An interview with Cary Judd

You have a unique method of creating a live sound — how did it develop?

A few years ago I was playing in a band, all the guys I was playing with were great musicians and friends, but also in other projects. I was ready to tour and not have a day job and live and die by my music, while their mindset was to stay in L.A. and find a record deal which is a waste of time. I started doing solo shows. At first it was just me and my guitar, then one by one I started adding things that filled out the sound so I wouldn’t be just another guy with a guitar. It worked out well because I started getting a much more enthusiastic response from people than I did even with a full band. Over the course of the last 2 years of tour it just evolved itself into what it is now, I guess it was just born out of my need to do more than strum a guitar.

What prompted you to explore music writing?

It’s hard to explain, but I don’t think anything prompted me, I’ve always just known that playing music was the one thing I would do, I guess in a sense I was always a writer, it was just taking the time to develop that, which I have to add is a never-ending process.

Why did you decide to perform solo, as opposed to performing with a group?

It kind of goes back to the first question of just having a better time of it solo. I think it was my drive to do more than just play clubs in one small area, it’s hard for me to be musically on the same page as anyone, so rather than having the headache of trying to get along I just decided I’d just put it all on myself, which though it’s more of a challenge and not as safe, it is more rewarding.

What inspires you?

It may sound corny to say, but real life. All my songs are autobiographical, I think that’s where I find the most inspiration for my words. I also feel inspired by a ton of other artists, a lot of the time I’ll be listening to someone else that I look up to and I’ll get an idea for a song, it’s always totally unrelated to the song I’m listening to, but for some reason good music opens up a door inside my mind.

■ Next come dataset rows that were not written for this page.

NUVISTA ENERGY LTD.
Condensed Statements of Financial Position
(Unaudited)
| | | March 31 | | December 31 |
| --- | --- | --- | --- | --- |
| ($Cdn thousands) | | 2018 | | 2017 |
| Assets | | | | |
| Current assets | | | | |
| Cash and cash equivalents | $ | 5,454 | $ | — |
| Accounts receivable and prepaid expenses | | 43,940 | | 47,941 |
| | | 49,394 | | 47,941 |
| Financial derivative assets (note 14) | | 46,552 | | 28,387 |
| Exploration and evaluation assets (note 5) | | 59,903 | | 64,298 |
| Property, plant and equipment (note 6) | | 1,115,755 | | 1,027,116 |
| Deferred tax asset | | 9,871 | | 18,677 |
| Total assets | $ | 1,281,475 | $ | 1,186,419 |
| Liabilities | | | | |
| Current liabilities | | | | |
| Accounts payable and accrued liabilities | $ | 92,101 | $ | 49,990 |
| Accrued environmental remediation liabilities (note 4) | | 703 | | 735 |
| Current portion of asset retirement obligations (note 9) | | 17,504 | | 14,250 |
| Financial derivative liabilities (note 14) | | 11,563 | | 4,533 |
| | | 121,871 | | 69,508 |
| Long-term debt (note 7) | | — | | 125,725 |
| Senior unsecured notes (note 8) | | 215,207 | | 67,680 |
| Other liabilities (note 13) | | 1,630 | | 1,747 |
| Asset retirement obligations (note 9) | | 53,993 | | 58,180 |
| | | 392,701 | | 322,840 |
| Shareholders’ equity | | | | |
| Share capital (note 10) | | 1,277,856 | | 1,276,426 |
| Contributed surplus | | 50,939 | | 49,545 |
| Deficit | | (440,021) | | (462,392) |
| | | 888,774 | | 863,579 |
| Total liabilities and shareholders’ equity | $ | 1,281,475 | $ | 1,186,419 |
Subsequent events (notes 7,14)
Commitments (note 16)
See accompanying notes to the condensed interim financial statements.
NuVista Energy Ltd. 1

This sounds funny to say, but there have been some funny instances where drugs helped too, which I should explain….as you can imagine sitting in a car for hours at a time on the road, I’ve developed a bit of a chronic pain in my back. As it turns out the meds they prescribe for that kind of pain kind of tweak your mind when you’re on them. For some funny reason 2 or 3 of the songs on the new record were written while under the influence of such drugs. I can’t say I encourage anyone to take drugs in order to write, but I do tend to take advantage of whatever state of mind I’m in in all other instances, so why wouldn’t I take advantage of this?

What do you value most about the live setting?

I love the risk involved. Because I play solo I can be as spontaneous as I want. Sometimes I’ll have some ridiculous idea half way through a song, and there’s nothing to stop me from giving it a try, it’s funny, it’s either a huge success, or huge mistake, but that keeps it interesting, I don’t mind making mistakes live, it always makes for good stage banter.

What did you try to accomplish with your new album, Looking Back From Space?

With this record I think my main goal was just to be happy with the final outcome, to really truly make the record I intended to make. My first record was just a way for me to have my songs captured, though I’m still proud of it. It turned out that as I grew as a live performer my shows ended up being more produced than my record, which was funny because I was afraid when i was making that record I wouldn’t be able to ‘play it live’. This time around I didn’t give myself any kind of limitations, I just filled out the songs however I wanted, knowing full well they’ll have their own sound and evolution as I play them live.

What have you learned from recording the album?

I think I’ve learned about myself as a songwriter, I always have this underlying fear of writers block. Every time I write a new song, I think, “man, that’s it, I won’t write anything else worthwhile”. With this batch of songs I feel like I’ve proven myself wrong, and I’ve learned to have a little more confidence in my writing.